_Work order:_ Repeat the data exactly, please; no pictures belong in the copy.

---------------

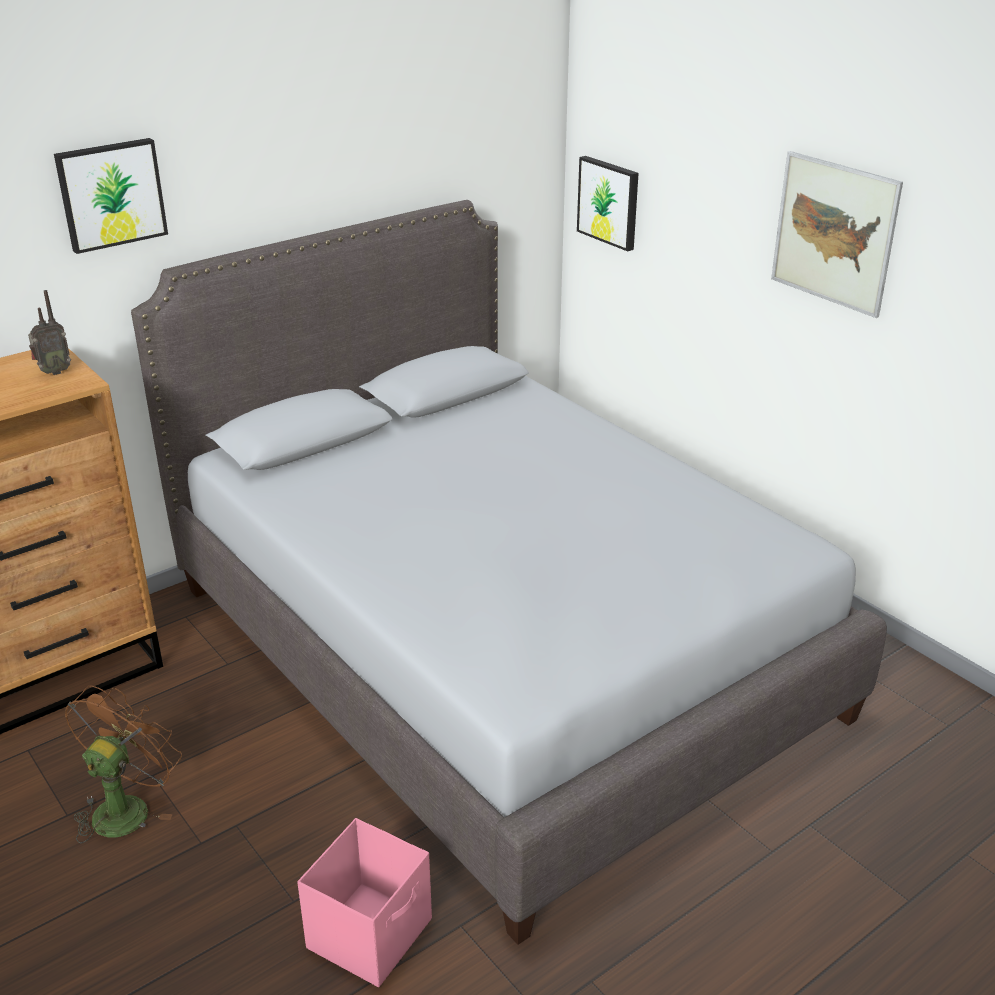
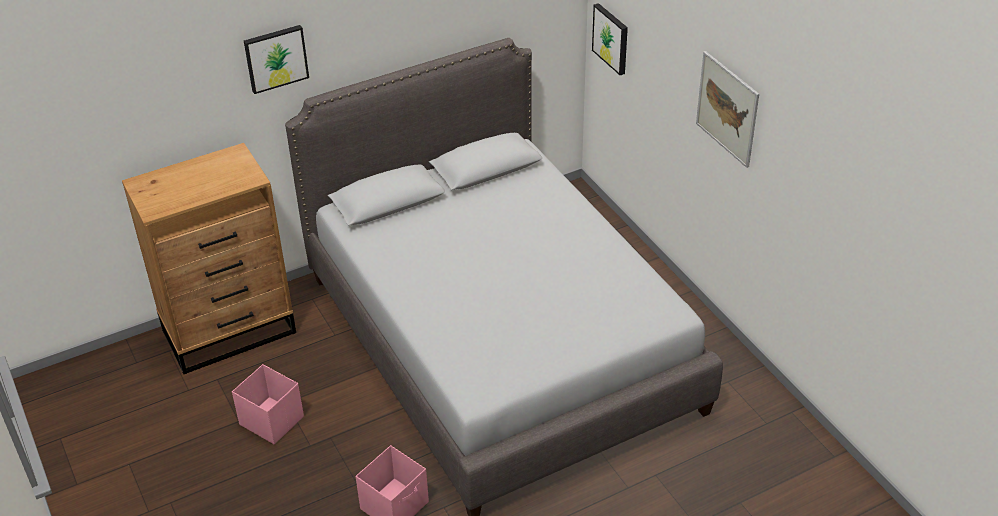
camera: 10 degrees right, 10 degrees up
radio [28,290,71,375] -> none
brown fan [65,686,182,843] -> pink storage box [232,364,304,444]

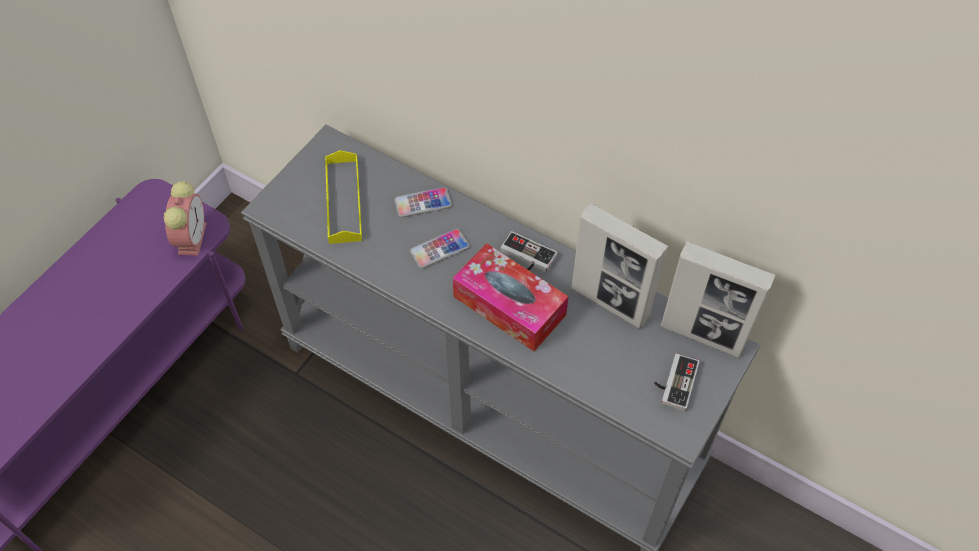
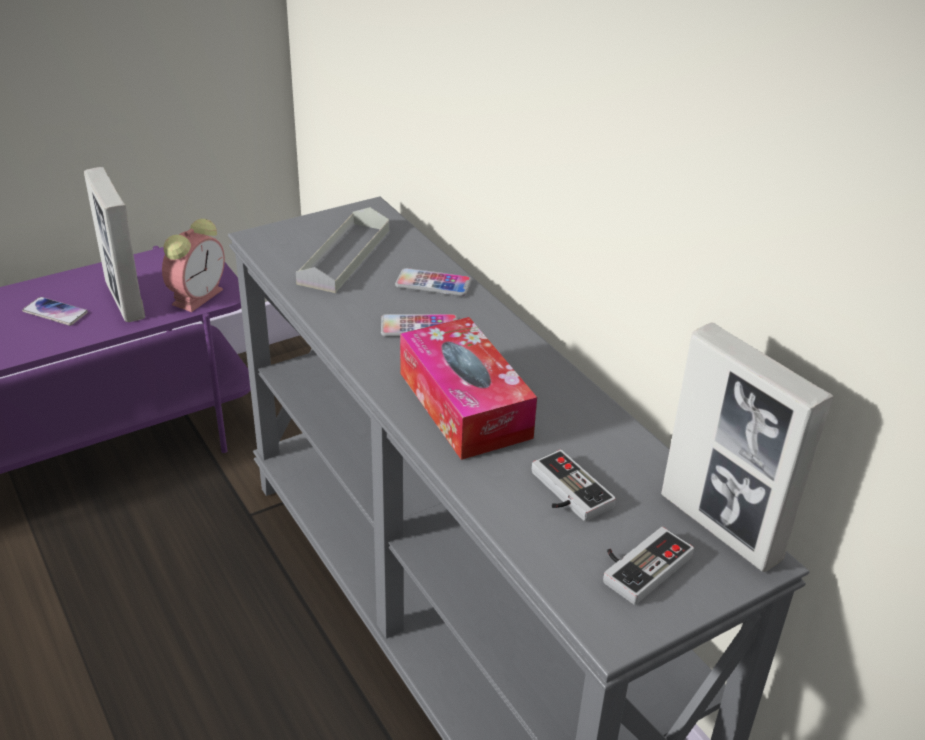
camera: 25 degrees right, 20 degrees down
yellow tray [325,150,362,244] -> grey tray [296,207,389,293]
game controller [500,231,557,272] -> game controller moved to [532,450,616,522]
picture frame [571,203,669,329] -> picture frame moved to [84,167,145,322]
none -> phone [22,297,88,326]

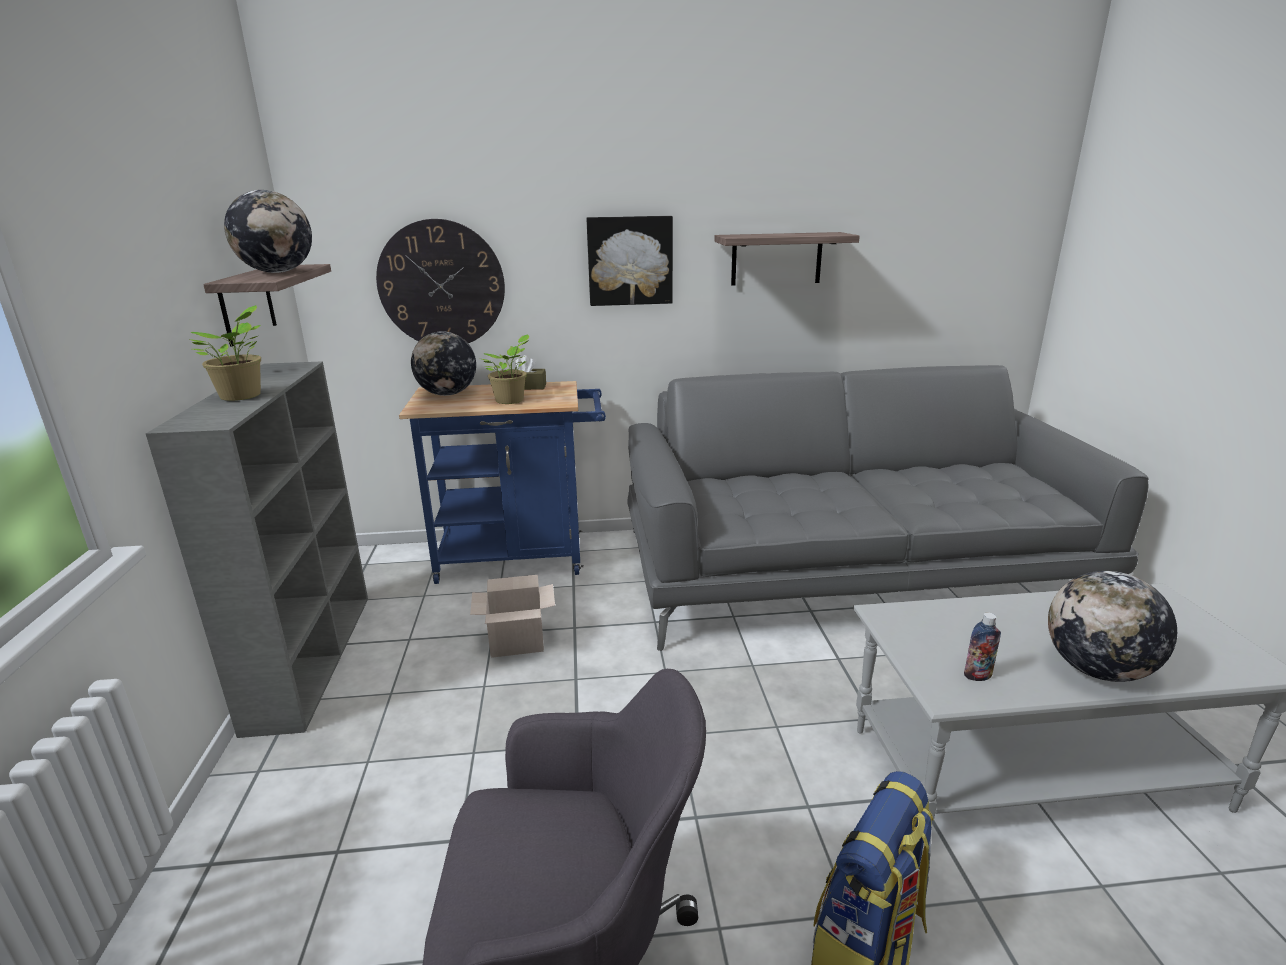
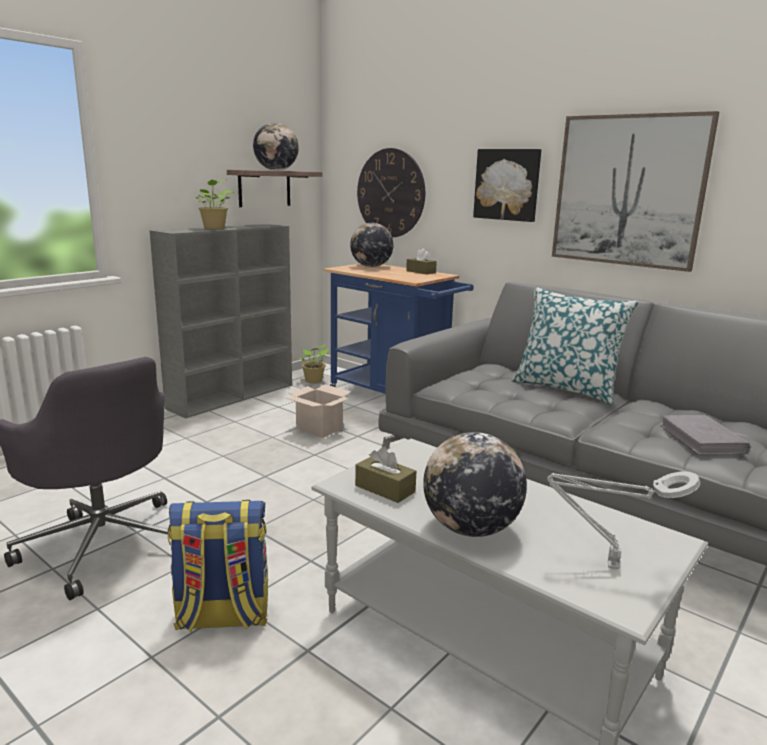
camera: 45 degrees right, 5 degrees down
potted plant [482,334,529,404] -> potted plant moved to [298,344,331,383]
shelf [715,232,860,285] -> picture [552,111,719,272]
bottle [964,612,1001,681] -> brown tissue box [355,446,416,503]
none -> pillow [512,287,639,404]
none -> grey table lamp [547,471,700,569]
none -> grey book [660,415,750,455]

---------------

_Solution to the exercise:_
camera: 10 degrees right, 10 degrees up
radio [28,290,71,375] -> none
brown fan [65,686,182,843] -> pink storage box [232,364,304,444]

camera: 25 degrees right, 20 degrees down
yellow tray [325,150,362,244] -> grey tray [296,207,389,293]
game controller [500,231,557,272] -> game controller moved to [532,450,616,522]
picture frame [571,203,669,329] -> picture frame moved to [84,167,145,322]
none -> phone [22,297,88,326]

camera: 45 degrees right, 5 degrees down
potted plant [482,334,529,404] -> potted plant moved to [298,344,331,383]
shelf [715,232,860,285] -> picture [552,111,719,272]
bottle [964,612,1001,681] -> brown tissue box [355,446,416,503]
none -> pillow [512,287,639,404]
none -> grey table lamp [547,471,700,569]
none -> grey book [660,415,750,455]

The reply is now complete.